**What this task involves:** Without including the images, transcribe each record precisely as it appears below.

**Transcribed page contents:**
□ □ □ □ □ □ □

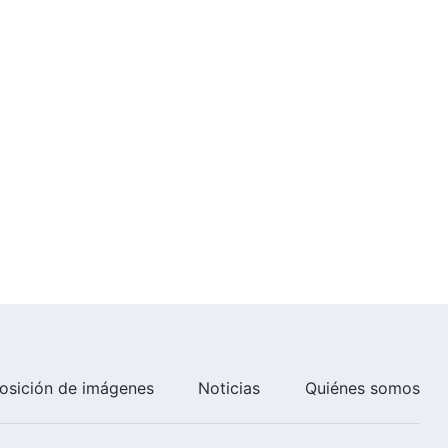
osición de imágenes
Noticias
Quiénes somos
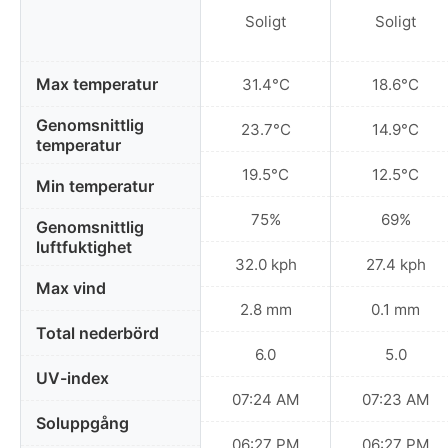
Soligt
Soligt
Max temperatur
31.4°C
18.6°C
Genomsnittlig
23.7°C
14.9°C
temperatur
19.5°C
12.5°C
Min temperatur
75%
69%
Genomsnittlig
luftfuktighet
32.0 kph
27.4 kph
Max vind
2.8 mm
0.1 mm
Total nederbörd
6.0
5.0
UV-index
07:24 AM
07:23 AM
Soluppgång
06:27 PM
06:27 PM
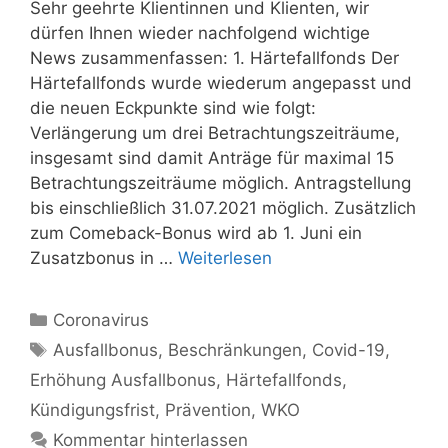
Sehr geehrte Klientinnen und Klienten, wir
dürfen Ihnen wieder nachfolgend wichtige
News zusammenfassen: 1. Härtefallfonds Der
Härtefallfonds wurde wiederum angepasst und
die neuen Eckpunkte sind wie folgt:
Verlängerung um drei Betrachtungszeiträume,
insgesamt sind damit Anträge für maximal 15
Betrachtungszeiträume möglich. Antragstellung
bis einschließlich 31.07.2021 möglich. Zusätzlich
zum Comeback-Bonus wird ab 1. Juni ein
Zusatzbonus in …
Weiterlesen
Kategorien
Coronavirus
Schlagwörter
Ausfallbonus
,
Beschränkungen
,
Covid-19
,
Erhöhung Ausfallbonus
,
Härtefallfonds
,
Kündigungsfrist
,
Prävention
,
WKO
Kommentar hinterlassen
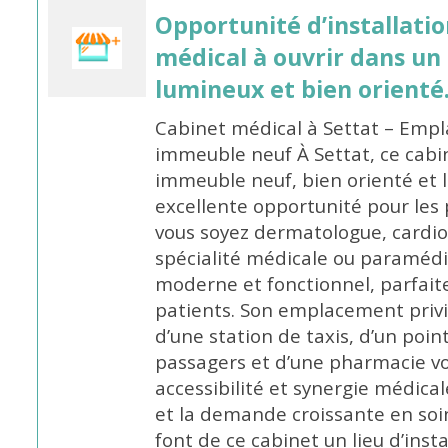
Opportunité d’installatio
médical à ouvrir dans u
lumineux et bien orienté
Cabinet médical à Settat – Emp
immeuble neuf À Settat, ce cabi
immeuble neuf, bien orienté et
excellente opportunité pour les
vous soyez dermatologue, cardio
spécialité médicale ou paramédic
moderne et fonctionnel, parfait
patients. Son emplacement privi
d’une station de taxis, d’un poi
passagers et d’une pharmacie vois
accessibilité et synergie médic
et la demande croissante en soin
font de ce cabinet un lieu d’insta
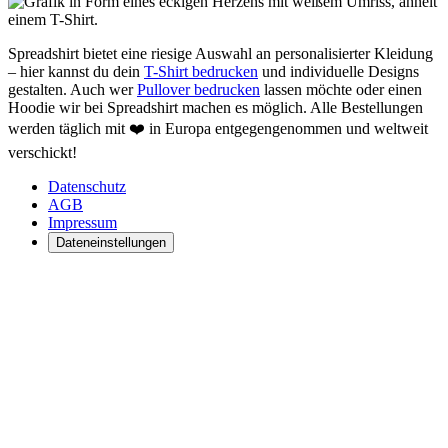
Spreadshirt bietet eine riesige Auswahl an personalisierter Kleidung
– hier kannst du dein
T-Shirt bedrucken
und individuelle Designs
gestalten. Auch wer
Pullover bedrucken
lassen möchte oder einen
Hoodie wir bei Spreadshirt machen es möglich. Alle Bestellungen
werden täglich mit ❤️ in Europa entgegengenommen und weltweit
verschickt!
Datenschutz
AGB
Impressum
Dateneinstellungen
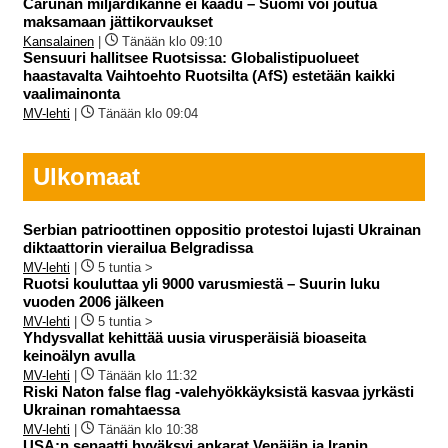
Carunan miljardikanne ei kaadu – Suomi voi joutua
maksamaan jättikorvaukset
Kansalainen
|
Tänään klo 09:10
Sensuuri hallitsee Ruotsissa: Globalistipuolueet
haastavalta Vaihtoehto Ruotsilta (AfS) estetään kaikki
vaalimainonta
MV-lehti
|
Tänään klo 09:04
Ulkomaat
Serbian patrioottinen oppositio protestoi lujasti Ukrainan
diktaattorin vierailua Belgradissa
MV-lehti
|
5 tuntia >
Ruotsi kouluttaa yli 9000 varusmiestä – Suurin luku
vuoden 2006 jälkeen
MV-lehti
|
5 tuntia >
Yhdysvallat kehittää uusia virusperäisiä bioaseita
keinoälyn avulla
MV-lehti
|
Tänään klo 11:32
Riski Naton false flag -valehyökkäyksistä kasvaa jyrkästi
Ukrainan romahtaessa
MV-lehti
|
Tänään klo 10:38
USA:n senaatti hyväksyi ankarat Venäjän ja Iranin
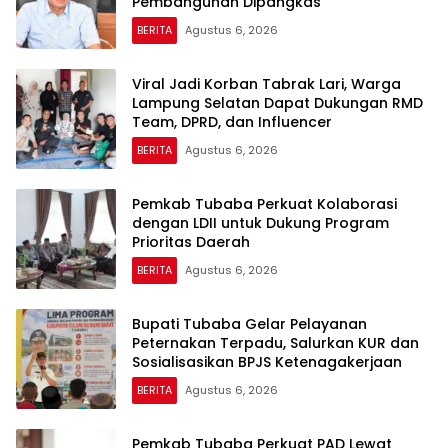
Pembangunan Dipangkas
BERITA
Agustus 6, 2026
Viral Jadi Korban Tabrak Lari, Warga
Lampung Selatan Dapat Dukungan RMD
Team, DPRD, dan Influencer
BERITA
Agustus 6, 2026
Pemkab Tubaba Perkuat Kolaborasi
dengan LDII untuk Dukung Program
Prioritas Daerah
BERITA
Agustus 6, 2026
Bupati Tubaba Gelar Pelayanan
Peternakan Terpadu, Salurkan KUR dan
Sosialisasikan BPJS Ketenagakerjaan
BERITA
Agustus 6, 2026
Pemkab Tubaba Perkuat PAD Lewat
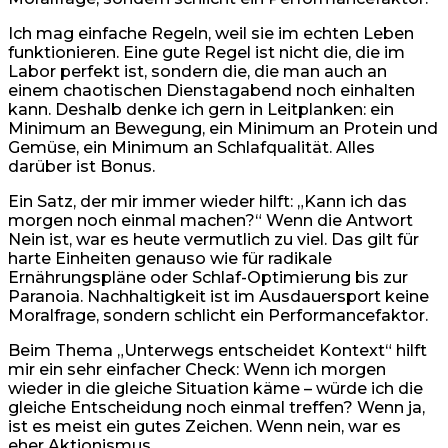
Ich mag einfache Regeln, weil sie im echten Leben
funktionieren. Eine gute Regel ist nicht die, die im
Labor perfekt ist, sondern die, die man auch an
einem chaotischen Dienstagabend noch einhalten
kann. Deshalb denke ich gern in Leitplanken: ein
Minimum an Bewegung, ein Minimum an Protein und
Gemüse, ein Minimum an Schlafqualität. Alles
darüber ist Bonus.
Ein Satz, der mir immer wieder hilft: „Kann ich das
morgen noch einmal machen?“ Wenn die Antwort
Nein ist, war es heute vermutlich zu viel. Das gilt für
harte Einheiten genauso wie für radikale
Ernährungspläne oder Schlaf-Optimierung bis zur
Paranoia. Nachhaltigkeit ist im Ausdauersport keine
Moralfrage, sondern schlicht ein Performancefaktor.
Beim Thema „Unterwegs entscheidet Kontext“ hilft
mir ein sehr einfacher Check: Wenn ich morgen
wieder in die gleiche Situation käme – würde ich die
gleiche Entscheidung noch einmal treffen? Wenn ja,
ist es meist ein gutes Zeichen. Wenn nein, war es
eher Aktionismus.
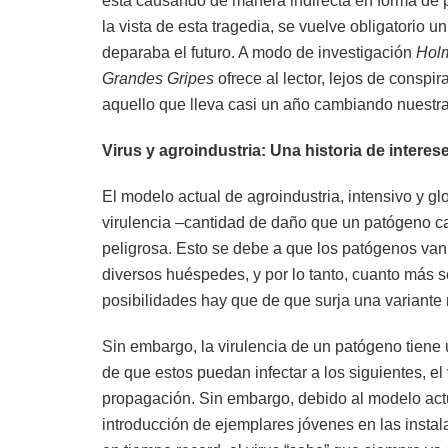
está causando de manera indirecta en forma de p
la vista de esta tragedia, se vuelve obligatorio 
deparaba el futuro. A modo de investigación
Hol
Grandes Gripes
ofrece al lector, lejos de conspi
aquello que lleva casi un año cambiando nuestra
Virus y agroindustria: Una historia de intere
El modelo actual de agroindustria, intensivo y g
virulencia –cantidad de daño que un patógeno c
peligrosa. Esto se debe a que los patógenos van
diversos huéspedes, y por lo tanto, cuanto más s
posibilidades hay que de que surja una variante 
Sin embargo, la virulencia de un patógeno tiene
de que estos puedan infectar a los siguientes, e
propagación. Sin embargo, debido al modelo act
introducción de ejemplares jóvenes en las insta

□ □ □ □ □ □ □

**Exercise solution:**
osición de imágenes
Noticias
Quiénes somos
Soligt
Soligt
Max temperatur
31.4°C
18.6°C
Genomsnittlig
23.7°C
14.9°C
temperatur
19.5°C
12.5°C
Min temperatur
75%
69%
Genomsnittlig
luftfuktighet
32.0 kph
27.4 kph
Max vind
2.8 mm
0.1 mm
Total nederbörd
6.0
5.0
UV-index
07:24 AM
07:23 AM
Soluppgång
06:27 PM
06:27 PM
Sehr geehrte Klientinnen und Klienten, wir
dürfen Ihnen wieder nachfolgend wichtige
News zusammenfassen: 1. Härtefallfonds Der
Härtefallfonds wurde wiederum angepasst und
die neuen Eckpunkte sind wie folgt:
Verlängerung um drei Betrachtungszeiträume,
insgesamt sind damit Anträge für maximal 15
Betrachtungszeiträume möglich. Antragstellung
bis einschließlich 31.07.2021 möglich. Zusätzlich
zum Comeback-Bonus wird ab 1. Juni ein
Zusatzbonus in …
Weiterlesen
Kategorien
Coronavirus
Schlagwörter
Ausfallbonus
,
Beschränkungen
,
Covid-19
,
Erhöhung Ausfallbonus
,
Härtefallfonds
,
Kündigungsfrist
,
Prävention
,
WKO
Kommentar hinterlassen
Opportunité d’installatio
médical à ouvrir dans u
lumineux et bien orienté
Cabinet médical à Settat – Emp
immeuble neuf À Settat, ce cabi
immeuble neuf, bien orienté et
excellente opportunité pour les
vous soyez dermatologue, cardio
spécialité médicale ou paramédic
moderne et fonctionnel, parfait
patients. Son emplacement privi
d’une station de taxis, d’un poi
passagers et d’une pharmacie vois
accessibilité et synergie médic
et la demande croissante en soin
font de ce cabinet un lieu d’insta
Spreadshirt bietet eine riesige Auswahl an personalisierter Kleidung
– hier kannst du dein
T-Shirt bedrucken
und individuelle Designs
gestalten. Auch wer
Pullover bedrucken
lassen möchte oder einen
Hoodie wir bei Spreadshirt machen es möglich. Alle Bestellungen
werden täglich mit ❤️ in Europa entgegengenommen und weltweit
verschickt!
Datenschutz
AGB
Impressum
Dateneinstellungen
Carunan miljardikanne ei kaadu – Suomi voi joutua
maksamaan jättikorvaukset
Kansalainen
|
Tänään klo 09:10
Sensuuri hallitsee Ruotsissa: Globalistipuolueet
haastavalta Vaihtoehto Ruotsilta (AfS) estetään kaikki
vaalimainonta
MV-lehti
|
Tänään klo 09:04
Ulkomaat
Serbian patrioottinen oppositio protestoi lujasti Ukrainan
diktaattorin vierailua Belgradissa
MV-lehti
|
5 tuntia >
Ruotsi kouluttaa yli 9000 varusmiestä – Suurin luku
vuoden 2006 jälkeen
MV-lehti
|
5 tuntia >
Yhdysvallat kehittää uusia virusperäisiä bioaseita
keinoälyn avulla
MV-lehti
|
Tänään klo 11:32
Riski Naton false flag -valehyökkäyksistä kasvaa jyrkästi
Ukrainan romahtaessa
MV-lehti
|
Tänään klo 10:38
USA:n senaatti hyväksyi ankarat Venäjän ja Iranin
Pembangunan Dipangkas
BERITA
Agustus 6, 2026
Viral Jadi Korban Tabrak Lari, Warga
Lampung Selatan Dapat Dukungan RMD
Team, DPRD, dan Influencer
BERITA
Agustus 6, 2026
Pemkab Tubaba Perkuat Kolaborasi
dengan LDII untuk Dukung Program
Prioritas Daerah
BERITA
Agustus 6, 2026
Bupati Tubaba Gelar Pelayanan
Peternakan Terpadu, Salurkan KUR dan
Sosialisasikan BPJS Ketenagakerjaan
BERITA
Agustus 6, 2026
Pemkab Tubaba Perkuat PAD Lewat
Ich mag einfache Regeln, weil sie im echten Leben
funktionieren. Eine gute Regel ist nicht die, die im
Labor perfekt ist, sondern die, die man auch an
einem chaotischen Dienstagabend noch einhalten
kann. Deshalb denke ich gern in Leitplanken: ein
Minimum an Bewegung, ein Minimum an Protein und
Gemüse, ein Minimum an Schlafqualität. Alles
darüber ist Bonus.
Ein Satz, der mir immer wieder hilft: „Kann ich das
morgen noch einmal machen?“ Wenn die Antwort
Nein ist, war es heute vermutlich zu viel. Das gilt für
harte Einheiten genauso wie für radikale
Ernährungspläne oder Schlaf-Optimierung bis zur
Paranoia. Nachhaltigkeit ist im Ausdauersport keine
Moralfrage, sondern schlicht ein Performancefaktor.
Beim Thema „Unterwegs entscheidet Kontext“ hilft
mir ein sehr einfacher Check: Wenn ich morgen
wieder in die gleiche Situation käme – würde ich die
gleiche Entscheidung noch einmal treffen? Wenn ja,
ist es meist ein gutes Zeichen. Wenn nein, war es
eher Aktionismus.
está causando de manera indirecta en forma de p
la vista de esta tragedia, se vuelve obligatorio 
deparaba el futuro. A modo de investigación
Hol
Grandes Gripes
ofrece al lector, lejos de conspi
aquello que lleva casi un año cambiando nuestra
Virus y agroindustria: Una historia de intere
El modelo actual de agroindustria, intensivo y g
virulencia –cantidad de daño que un patógeno c
peligrosa. Esto se debe a que los patógenos van
diversos huéspedes, y por lo tanto, cuanto más s
posibilidades hay que de que surja una variante 
Sin embargo, la virulencia de un patógeno tiene
de que estos puedan infectar a los siguientes, e
propagación. Sin embargo, debido al modelo act
introducción de ejemplares jóvenes en las insta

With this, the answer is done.